Entfesselter Wohnungsmarkt, hilfloser Senat
Gutachterausschuss konstatiert für 2017 ungebremste Preisexplosion für Bestandsimmobilien
Von Rainer Balcerowiak
Berlin ist nach wie vor ein Hotspot für internationale Immobilienanleger. Die Preise schießen scheinbar ungebremst in die Höhe. Das geht aus dem Ende Juli veröffentlichten Immobilienmarktbericht des Gutachterausschusses für das Jahr 2017 und das erste Quartal 2018 hervor. Der Bericht basiert auf den Daten aller in Berlin notariell beurkundeten Immobilienverkäufe.
Bei 30.770 Verkäufen wurde 2017 mit 18,2 Milliarden Euro der höchste jemals registrierte Geldumsatz auf dem Berliner Immobilienmarkt erzielt. Gegenüber dem Vorjahr bedeutete das eine Steigerung um 11%. In allen Teilmärkten gab es hohe Preissteigerungen. Mietwohnhäuser waren im Durchschnitt 16% teurer, bei Eigentumswohnungen betrug die Quote 13%. Lediglich bei Ein- und Zweifamilienhäusern ist der Preisanstieg mit 9% geringer ausgefallen als im Vorjahr. Auffällig ist auch die seit Jahren zu beobachtende Veränderung der Käuferstrukturen. So stieg auch 2017 der Anteil der „Paketverkäufe“, bei denen ganze Areale den Eigentümer wechselten.

● Aufgaben
**A)** Was sagt der Text zum Berliner Immobilienmarkt dazu?
(i) Auf welchen Daten beruht der Immobilienmarktbericht des Gutachterausschusses?
(ii) Wie viele Verkäufe wurden 2017 registriert?
(iii) Um wie viel Prozent verteuerten sich Eigentumswohnungen im Durchschnitt?
**B)** Wie könnte der Text zum Berliner Immobilienmarkt weitergehen? Führe ihn im selben Stil nach dem letzten Satz fort.
Die Zeilen werden für die Aufgaben nicht gebraucht.

● Gezeigtes Material
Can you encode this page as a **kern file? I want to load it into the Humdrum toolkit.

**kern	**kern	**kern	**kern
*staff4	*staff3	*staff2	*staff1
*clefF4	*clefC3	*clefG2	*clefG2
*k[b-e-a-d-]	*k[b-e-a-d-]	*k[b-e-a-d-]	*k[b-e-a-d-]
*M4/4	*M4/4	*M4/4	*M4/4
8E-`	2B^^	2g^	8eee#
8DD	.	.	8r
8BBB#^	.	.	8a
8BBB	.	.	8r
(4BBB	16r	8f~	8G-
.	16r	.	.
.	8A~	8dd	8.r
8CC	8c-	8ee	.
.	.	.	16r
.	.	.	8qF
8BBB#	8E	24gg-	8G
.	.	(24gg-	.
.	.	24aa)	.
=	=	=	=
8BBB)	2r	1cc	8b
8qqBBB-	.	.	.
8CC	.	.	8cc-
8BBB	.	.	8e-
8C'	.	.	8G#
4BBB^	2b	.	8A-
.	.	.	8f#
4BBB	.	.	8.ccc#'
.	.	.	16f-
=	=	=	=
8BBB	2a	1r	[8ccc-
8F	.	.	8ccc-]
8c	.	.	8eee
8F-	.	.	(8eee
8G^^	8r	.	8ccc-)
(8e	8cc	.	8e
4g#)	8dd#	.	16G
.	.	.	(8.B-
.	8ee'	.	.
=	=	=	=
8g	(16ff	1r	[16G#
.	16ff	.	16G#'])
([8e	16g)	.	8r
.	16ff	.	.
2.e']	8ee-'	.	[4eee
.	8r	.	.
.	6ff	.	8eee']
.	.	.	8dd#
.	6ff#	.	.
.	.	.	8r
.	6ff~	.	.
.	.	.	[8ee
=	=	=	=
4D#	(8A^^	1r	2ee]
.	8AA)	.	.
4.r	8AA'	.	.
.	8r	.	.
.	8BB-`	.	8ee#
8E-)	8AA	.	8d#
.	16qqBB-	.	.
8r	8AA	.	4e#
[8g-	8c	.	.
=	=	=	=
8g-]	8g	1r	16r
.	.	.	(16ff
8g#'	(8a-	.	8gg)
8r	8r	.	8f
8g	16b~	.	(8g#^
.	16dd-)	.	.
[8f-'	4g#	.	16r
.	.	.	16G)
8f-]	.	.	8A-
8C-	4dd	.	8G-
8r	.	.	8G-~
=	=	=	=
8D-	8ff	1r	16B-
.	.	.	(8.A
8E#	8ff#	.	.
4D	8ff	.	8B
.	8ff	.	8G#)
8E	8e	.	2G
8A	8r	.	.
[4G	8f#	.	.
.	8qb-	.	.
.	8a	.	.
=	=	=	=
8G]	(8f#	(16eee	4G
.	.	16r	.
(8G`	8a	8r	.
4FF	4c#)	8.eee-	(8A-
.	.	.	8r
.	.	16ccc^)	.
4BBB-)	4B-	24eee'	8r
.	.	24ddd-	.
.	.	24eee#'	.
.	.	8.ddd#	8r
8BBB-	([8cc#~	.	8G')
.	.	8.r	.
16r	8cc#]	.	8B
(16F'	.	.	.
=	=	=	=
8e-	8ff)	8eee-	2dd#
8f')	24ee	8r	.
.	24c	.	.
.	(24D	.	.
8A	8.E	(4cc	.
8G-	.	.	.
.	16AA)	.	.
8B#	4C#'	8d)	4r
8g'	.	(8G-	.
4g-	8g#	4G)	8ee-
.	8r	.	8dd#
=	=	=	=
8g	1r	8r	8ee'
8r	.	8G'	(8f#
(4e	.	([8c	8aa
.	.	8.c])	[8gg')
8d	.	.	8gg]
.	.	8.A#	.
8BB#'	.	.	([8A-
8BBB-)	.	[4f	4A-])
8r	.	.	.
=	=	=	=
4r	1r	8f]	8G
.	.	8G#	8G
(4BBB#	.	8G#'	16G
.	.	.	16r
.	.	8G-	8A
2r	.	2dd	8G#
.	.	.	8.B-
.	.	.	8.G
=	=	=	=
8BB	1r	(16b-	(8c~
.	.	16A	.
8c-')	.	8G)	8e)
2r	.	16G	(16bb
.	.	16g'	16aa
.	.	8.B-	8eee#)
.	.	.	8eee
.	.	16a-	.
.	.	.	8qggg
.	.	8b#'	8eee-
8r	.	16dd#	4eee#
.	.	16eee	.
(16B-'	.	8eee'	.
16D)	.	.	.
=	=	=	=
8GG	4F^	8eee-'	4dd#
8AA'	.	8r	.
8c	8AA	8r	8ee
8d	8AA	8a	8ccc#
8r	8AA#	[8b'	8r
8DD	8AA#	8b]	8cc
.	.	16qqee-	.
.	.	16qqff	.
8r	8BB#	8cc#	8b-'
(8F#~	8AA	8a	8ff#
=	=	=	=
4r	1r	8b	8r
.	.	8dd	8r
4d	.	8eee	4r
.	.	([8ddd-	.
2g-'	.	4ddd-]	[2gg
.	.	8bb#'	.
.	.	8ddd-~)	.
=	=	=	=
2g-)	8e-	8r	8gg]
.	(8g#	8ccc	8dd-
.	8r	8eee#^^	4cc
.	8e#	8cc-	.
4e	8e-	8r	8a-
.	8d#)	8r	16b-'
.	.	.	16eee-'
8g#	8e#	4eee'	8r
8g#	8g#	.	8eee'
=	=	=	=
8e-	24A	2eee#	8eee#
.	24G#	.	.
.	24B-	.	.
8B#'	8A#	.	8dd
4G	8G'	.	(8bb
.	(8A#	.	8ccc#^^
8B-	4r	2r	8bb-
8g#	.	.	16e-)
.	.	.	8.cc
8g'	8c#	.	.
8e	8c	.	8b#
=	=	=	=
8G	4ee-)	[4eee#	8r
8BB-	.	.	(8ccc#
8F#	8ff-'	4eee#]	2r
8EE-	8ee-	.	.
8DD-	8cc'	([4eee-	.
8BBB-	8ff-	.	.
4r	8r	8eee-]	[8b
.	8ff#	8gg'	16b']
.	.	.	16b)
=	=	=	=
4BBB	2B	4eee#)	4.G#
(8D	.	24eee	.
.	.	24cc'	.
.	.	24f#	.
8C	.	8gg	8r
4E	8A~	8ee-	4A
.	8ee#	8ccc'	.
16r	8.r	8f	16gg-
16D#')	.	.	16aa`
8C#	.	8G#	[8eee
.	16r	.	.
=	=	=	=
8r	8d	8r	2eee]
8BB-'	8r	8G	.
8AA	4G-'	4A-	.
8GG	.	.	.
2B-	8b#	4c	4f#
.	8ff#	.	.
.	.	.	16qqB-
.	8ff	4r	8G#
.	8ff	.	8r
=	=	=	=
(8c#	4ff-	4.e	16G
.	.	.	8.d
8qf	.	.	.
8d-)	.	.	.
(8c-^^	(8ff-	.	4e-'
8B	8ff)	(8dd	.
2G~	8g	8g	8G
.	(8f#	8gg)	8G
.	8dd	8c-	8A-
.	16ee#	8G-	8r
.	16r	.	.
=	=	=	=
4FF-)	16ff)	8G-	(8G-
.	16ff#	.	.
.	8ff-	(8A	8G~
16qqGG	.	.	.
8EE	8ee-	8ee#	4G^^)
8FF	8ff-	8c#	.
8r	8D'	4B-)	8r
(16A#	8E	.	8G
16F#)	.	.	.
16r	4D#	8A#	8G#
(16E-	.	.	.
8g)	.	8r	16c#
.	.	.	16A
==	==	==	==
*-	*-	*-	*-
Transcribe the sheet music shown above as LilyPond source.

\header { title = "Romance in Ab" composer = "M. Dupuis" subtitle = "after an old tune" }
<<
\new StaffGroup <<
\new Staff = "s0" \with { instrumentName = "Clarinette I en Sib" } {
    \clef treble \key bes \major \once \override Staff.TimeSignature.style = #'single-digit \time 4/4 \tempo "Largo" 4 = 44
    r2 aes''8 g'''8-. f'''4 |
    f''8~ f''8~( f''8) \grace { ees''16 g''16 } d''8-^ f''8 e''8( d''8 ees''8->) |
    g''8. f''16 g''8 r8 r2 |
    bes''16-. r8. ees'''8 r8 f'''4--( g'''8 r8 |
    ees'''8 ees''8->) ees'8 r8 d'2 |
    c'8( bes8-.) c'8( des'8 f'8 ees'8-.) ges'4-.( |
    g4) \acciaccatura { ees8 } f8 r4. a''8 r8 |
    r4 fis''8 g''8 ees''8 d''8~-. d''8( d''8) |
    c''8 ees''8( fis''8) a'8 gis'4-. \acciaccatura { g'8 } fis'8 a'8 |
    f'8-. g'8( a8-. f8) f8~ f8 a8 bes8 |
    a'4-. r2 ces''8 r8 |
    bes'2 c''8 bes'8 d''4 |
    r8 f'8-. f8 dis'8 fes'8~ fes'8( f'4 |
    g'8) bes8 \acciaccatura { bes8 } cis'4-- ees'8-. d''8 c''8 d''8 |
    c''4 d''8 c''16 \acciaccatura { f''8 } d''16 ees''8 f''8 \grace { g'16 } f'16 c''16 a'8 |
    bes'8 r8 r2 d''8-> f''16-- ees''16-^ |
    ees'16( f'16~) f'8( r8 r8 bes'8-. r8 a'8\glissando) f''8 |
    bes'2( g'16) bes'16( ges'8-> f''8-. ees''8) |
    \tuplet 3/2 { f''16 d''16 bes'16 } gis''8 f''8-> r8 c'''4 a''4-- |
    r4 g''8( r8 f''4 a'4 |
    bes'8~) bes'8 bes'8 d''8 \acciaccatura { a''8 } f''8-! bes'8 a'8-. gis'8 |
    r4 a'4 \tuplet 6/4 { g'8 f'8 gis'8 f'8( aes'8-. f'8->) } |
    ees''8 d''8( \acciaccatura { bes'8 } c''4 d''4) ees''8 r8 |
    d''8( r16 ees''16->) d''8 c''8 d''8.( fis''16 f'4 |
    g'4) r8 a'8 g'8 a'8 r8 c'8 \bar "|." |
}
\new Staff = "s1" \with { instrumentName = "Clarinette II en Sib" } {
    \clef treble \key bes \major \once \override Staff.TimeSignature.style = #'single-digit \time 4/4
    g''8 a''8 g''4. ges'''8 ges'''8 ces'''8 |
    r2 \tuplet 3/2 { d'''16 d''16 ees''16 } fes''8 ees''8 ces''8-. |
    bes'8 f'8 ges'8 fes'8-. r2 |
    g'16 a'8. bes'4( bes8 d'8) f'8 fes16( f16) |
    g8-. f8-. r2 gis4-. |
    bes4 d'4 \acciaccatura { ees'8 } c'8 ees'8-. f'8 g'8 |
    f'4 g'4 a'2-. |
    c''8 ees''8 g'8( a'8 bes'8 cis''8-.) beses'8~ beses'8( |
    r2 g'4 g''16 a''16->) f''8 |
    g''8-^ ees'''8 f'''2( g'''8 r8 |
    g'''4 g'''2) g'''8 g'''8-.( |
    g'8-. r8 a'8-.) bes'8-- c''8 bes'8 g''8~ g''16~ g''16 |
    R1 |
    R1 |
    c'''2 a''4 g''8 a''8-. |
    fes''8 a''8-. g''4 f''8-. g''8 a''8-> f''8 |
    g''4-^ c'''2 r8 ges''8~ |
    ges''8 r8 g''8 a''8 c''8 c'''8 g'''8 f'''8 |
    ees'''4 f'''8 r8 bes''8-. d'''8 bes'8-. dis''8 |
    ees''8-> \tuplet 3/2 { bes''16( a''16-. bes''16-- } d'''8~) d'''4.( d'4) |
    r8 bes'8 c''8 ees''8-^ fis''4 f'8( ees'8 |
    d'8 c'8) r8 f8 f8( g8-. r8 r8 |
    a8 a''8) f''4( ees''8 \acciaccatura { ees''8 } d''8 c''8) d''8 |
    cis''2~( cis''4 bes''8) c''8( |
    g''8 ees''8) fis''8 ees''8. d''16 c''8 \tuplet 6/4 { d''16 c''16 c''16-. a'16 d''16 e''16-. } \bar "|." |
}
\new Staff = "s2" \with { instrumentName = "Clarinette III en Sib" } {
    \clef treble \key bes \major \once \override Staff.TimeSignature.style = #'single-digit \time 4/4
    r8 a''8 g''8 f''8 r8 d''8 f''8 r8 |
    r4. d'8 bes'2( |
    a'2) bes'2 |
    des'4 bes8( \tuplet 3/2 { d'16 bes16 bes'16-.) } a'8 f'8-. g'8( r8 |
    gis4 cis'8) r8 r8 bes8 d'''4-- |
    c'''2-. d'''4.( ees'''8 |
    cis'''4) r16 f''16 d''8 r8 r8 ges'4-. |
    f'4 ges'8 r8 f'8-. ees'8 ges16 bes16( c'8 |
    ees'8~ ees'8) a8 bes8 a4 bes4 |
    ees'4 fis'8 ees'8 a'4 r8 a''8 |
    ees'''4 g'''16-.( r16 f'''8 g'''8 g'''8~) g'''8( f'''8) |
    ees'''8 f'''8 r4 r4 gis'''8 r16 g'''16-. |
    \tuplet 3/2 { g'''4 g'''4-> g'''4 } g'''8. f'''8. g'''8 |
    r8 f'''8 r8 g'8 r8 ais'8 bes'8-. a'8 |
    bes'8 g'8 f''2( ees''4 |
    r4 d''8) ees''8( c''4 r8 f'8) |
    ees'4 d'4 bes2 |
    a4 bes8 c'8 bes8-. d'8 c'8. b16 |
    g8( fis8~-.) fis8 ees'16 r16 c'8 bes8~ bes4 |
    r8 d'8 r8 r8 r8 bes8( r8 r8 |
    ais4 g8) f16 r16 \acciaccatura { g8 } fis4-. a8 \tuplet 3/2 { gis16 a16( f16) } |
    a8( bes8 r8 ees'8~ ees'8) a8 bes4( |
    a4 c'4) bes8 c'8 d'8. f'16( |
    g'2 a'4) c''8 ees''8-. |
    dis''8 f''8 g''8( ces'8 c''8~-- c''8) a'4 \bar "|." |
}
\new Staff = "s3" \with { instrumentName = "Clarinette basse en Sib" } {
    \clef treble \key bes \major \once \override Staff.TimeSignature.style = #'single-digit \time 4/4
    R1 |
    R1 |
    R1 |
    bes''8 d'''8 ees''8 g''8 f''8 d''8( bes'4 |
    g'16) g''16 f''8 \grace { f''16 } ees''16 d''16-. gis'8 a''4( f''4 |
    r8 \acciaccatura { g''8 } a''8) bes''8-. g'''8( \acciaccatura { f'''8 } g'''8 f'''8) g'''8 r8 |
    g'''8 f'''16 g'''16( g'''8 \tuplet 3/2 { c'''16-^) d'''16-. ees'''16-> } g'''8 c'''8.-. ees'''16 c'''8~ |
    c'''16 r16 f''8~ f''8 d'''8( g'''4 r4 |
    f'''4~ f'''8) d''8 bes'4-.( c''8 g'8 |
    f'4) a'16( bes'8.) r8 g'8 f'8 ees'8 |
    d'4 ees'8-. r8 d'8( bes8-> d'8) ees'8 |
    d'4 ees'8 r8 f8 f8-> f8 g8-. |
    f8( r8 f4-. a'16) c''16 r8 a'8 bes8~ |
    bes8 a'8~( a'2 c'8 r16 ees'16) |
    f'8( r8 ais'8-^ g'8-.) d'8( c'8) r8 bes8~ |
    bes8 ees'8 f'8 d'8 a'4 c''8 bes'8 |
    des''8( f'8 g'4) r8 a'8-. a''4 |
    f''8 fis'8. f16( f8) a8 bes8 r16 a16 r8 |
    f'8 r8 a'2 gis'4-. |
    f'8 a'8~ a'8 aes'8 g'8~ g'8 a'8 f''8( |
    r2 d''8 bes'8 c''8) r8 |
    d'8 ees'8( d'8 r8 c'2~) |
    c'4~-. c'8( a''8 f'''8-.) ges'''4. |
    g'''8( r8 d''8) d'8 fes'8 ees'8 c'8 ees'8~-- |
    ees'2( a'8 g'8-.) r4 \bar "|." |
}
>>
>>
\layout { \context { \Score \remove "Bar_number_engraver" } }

● Lösungen
**A)**
(i) Auf den Daten aller in Berlin notariell beurkundeten Immobilienverkäufe.
(ii) 30.770 Verkäufe.
(iii) Um 13%.

**B)**
Andere Zahlen des Berichts verdeutlichen den hochspekulativen Charakter des Transaktionsgeschehens. So entsprechen die 2017 erzielten Kaufpreise für reine Mietwohnhäuser ohne gewerblichen Nutzungsanteil im Durchschnitt dem 28,8-fachen der zum Kaufzeitpunkt geltenden Jahresnettokaltmiete. 2016 betrug dieser Wert noch 25,9. Die profitable Refinanzierung einer derartigen Investition ist nur durch exorbitante Mietsteigerungen bzw. Umwandlung in Eigentumswohnungen und deren Verkauf realisierbar. Bei Wohnhäusern mit Gewerbeanteil zeigt sich eine vergleichbare Entwicklung. Bei einigen Zwangsversteigerungen wurde sogar mehr als das 40-fache der Jahresmiete gezahlt.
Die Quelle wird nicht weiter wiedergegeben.